* DESCRIPTION OF THE TASK
Look for the string "readme" in the data below, and copy each line that holds it.

Collected data

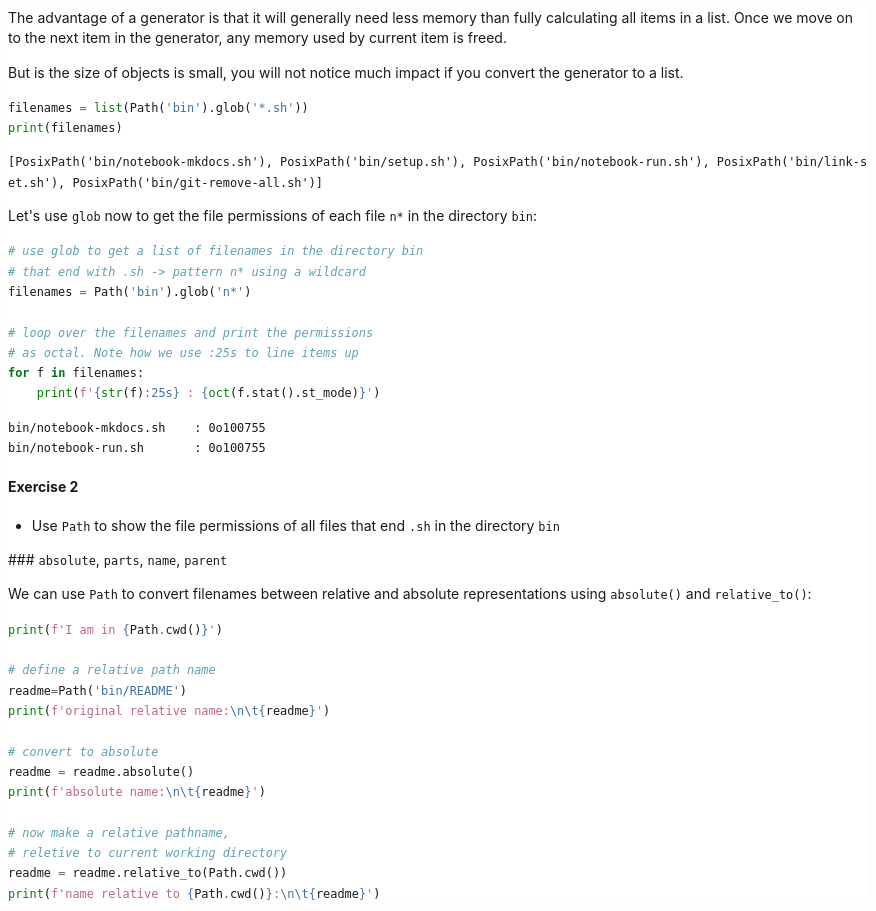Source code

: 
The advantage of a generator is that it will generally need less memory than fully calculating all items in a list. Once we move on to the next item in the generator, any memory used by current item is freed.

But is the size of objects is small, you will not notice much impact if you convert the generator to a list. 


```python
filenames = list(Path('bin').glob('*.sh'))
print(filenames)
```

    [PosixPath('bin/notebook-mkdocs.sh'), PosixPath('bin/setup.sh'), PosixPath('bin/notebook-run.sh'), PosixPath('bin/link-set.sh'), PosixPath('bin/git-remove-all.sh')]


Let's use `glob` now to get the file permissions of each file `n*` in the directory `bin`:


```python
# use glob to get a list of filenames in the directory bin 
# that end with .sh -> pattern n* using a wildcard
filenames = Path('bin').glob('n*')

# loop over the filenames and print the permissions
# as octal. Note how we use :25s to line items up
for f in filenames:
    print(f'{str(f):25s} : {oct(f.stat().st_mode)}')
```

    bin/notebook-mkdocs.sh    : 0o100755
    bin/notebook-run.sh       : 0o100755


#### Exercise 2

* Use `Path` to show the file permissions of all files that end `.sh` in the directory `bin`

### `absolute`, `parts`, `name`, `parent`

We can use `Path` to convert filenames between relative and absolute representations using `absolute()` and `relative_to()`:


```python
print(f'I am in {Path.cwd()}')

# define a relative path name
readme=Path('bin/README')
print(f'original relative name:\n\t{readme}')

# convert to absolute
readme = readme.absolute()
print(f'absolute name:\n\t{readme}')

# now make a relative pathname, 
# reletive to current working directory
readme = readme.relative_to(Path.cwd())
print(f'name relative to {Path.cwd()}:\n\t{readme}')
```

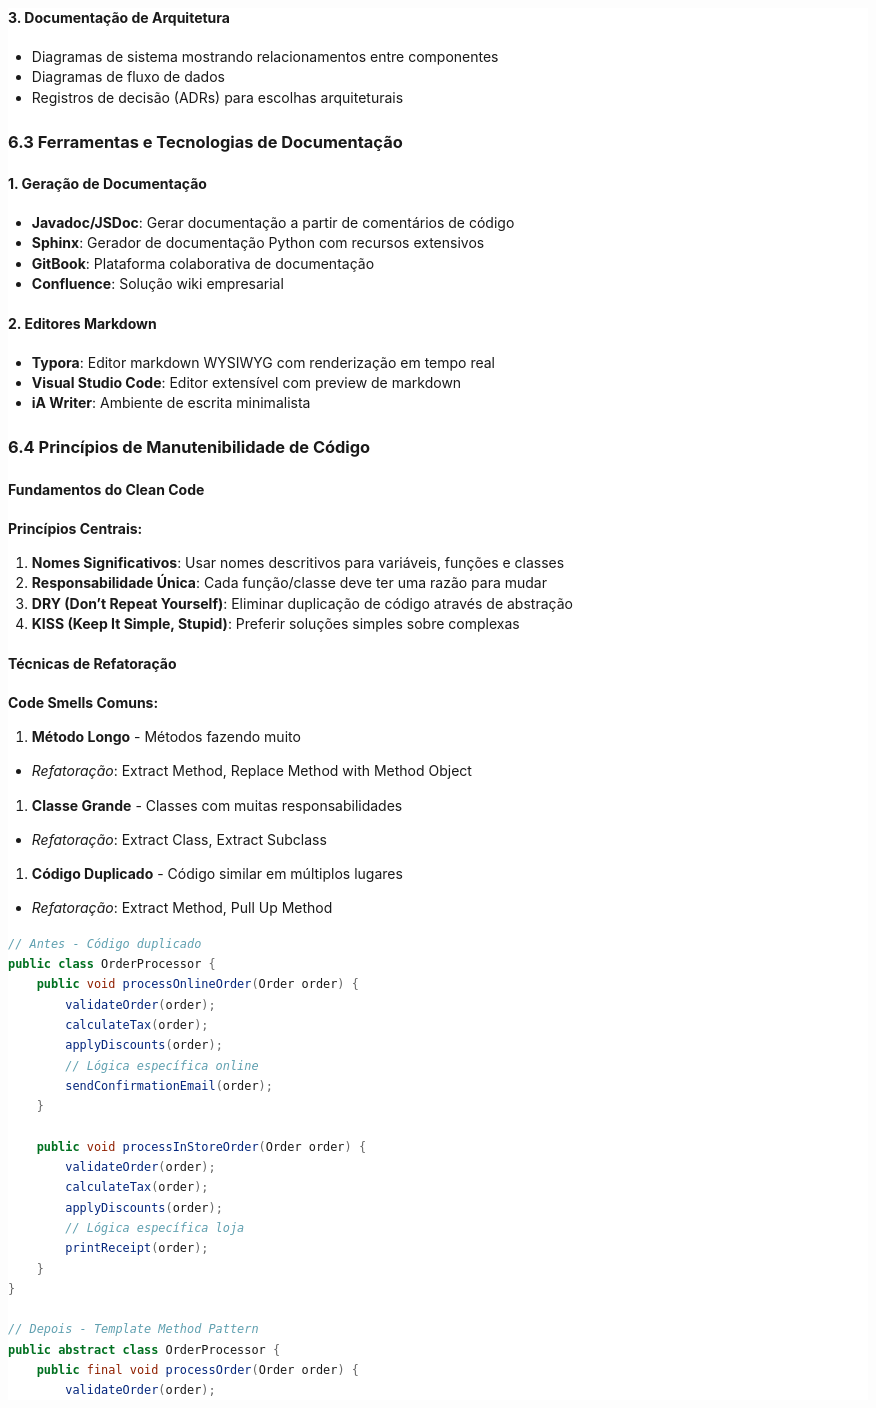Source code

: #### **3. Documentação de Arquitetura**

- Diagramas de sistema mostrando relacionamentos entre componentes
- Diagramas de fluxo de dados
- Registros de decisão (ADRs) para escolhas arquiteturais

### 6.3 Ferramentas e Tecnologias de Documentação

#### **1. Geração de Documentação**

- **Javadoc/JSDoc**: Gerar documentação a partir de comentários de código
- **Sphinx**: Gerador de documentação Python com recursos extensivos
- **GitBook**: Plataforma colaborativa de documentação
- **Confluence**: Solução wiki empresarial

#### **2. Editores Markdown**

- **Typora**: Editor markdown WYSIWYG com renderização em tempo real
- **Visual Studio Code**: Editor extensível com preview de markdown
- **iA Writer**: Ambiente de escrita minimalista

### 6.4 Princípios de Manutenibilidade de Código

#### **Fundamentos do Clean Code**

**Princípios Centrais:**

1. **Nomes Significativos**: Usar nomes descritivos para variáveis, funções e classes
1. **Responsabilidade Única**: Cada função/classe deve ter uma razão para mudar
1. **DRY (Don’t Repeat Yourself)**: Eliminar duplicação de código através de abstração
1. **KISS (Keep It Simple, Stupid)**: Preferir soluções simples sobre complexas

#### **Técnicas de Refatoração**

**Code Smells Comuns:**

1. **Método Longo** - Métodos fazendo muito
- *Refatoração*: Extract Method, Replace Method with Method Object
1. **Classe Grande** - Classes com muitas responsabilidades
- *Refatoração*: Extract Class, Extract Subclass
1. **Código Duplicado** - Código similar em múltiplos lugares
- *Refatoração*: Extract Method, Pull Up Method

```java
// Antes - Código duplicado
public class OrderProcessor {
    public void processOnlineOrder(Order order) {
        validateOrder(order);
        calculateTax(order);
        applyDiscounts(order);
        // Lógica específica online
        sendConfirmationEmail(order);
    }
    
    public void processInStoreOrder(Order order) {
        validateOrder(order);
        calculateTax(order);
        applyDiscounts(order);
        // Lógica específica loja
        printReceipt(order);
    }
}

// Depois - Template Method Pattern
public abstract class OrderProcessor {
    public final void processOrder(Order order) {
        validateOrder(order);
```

* * *

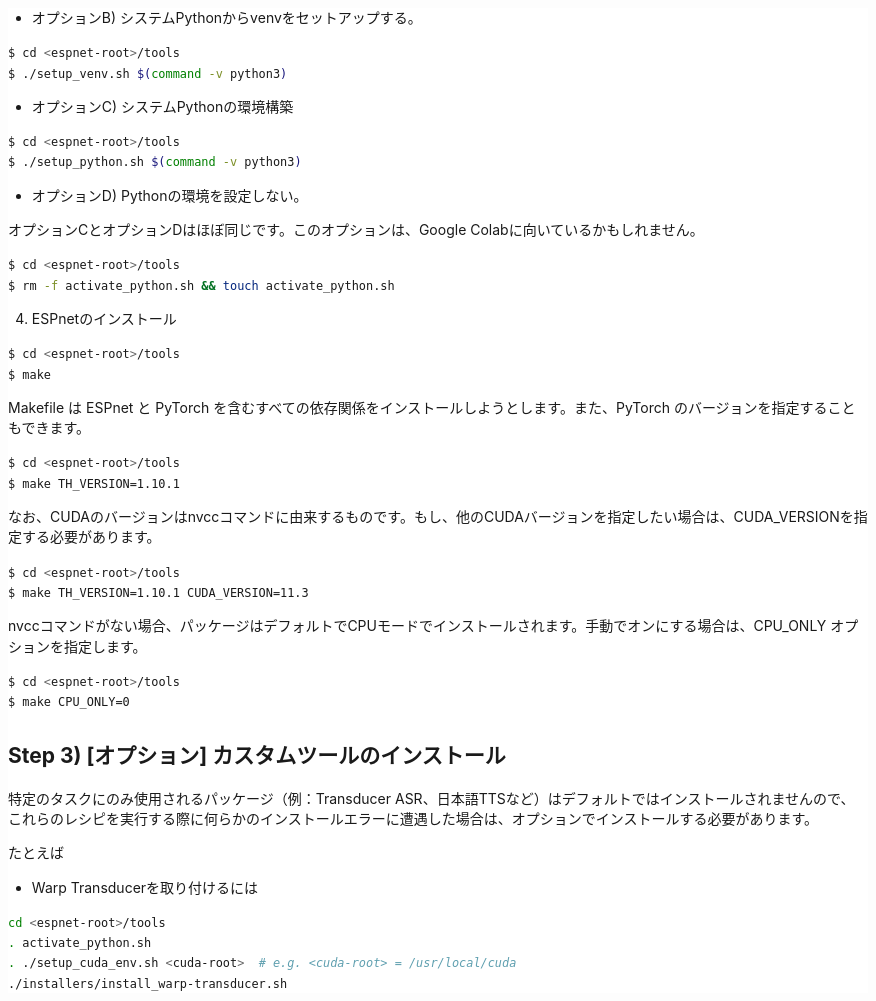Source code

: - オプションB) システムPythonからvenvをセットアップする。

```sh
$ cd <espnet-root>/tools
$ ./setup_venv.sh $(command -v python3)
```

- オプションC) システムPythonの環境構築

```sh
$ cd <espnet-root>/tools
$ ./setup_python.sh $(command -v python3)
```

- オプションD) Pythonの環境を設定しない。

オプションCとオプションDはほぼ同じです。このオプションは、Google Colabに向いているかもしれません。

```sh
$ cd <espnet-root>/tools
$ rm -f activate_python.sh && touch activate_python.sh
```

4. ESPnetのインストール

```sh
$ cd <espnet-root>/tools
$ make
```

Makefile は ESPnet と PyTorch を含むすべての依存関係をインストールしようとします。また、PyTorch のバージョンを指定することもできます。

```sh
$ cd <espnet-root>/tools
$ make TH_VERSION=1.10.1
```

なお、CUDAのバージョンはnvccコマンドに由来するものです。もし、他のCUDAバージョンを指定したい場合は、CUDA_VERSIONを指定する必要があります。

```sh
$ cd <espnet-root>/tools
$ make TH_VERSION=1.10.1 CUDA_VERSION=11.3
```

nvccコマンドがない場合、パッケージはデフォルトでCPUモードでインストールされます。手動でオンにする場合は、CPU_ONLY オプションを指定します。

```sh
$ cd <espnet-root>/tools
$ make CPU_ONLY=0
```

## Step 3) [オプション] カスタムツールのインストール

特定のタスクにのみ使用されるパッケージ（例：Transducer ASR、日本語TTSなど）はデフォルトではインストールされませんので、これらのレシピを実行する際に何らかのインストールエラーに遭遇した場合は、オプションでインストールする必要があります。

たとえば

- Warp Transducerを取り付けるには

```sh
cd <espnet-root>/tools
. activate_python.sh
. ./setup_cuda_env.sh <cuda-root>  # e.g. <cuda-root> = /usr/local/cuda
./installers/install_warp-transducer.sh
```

* THE COMPLETED TASK
readme=Path('bin/README')
print(f'original relative name:\n\t{readme}')
readme = readme.absolute()
print(f'absolute name:\n\t{readme}')
readme = readme.relative_to(Path.cwd())
print(f'name relative to {Path.cwd()}:\n\t{readme}')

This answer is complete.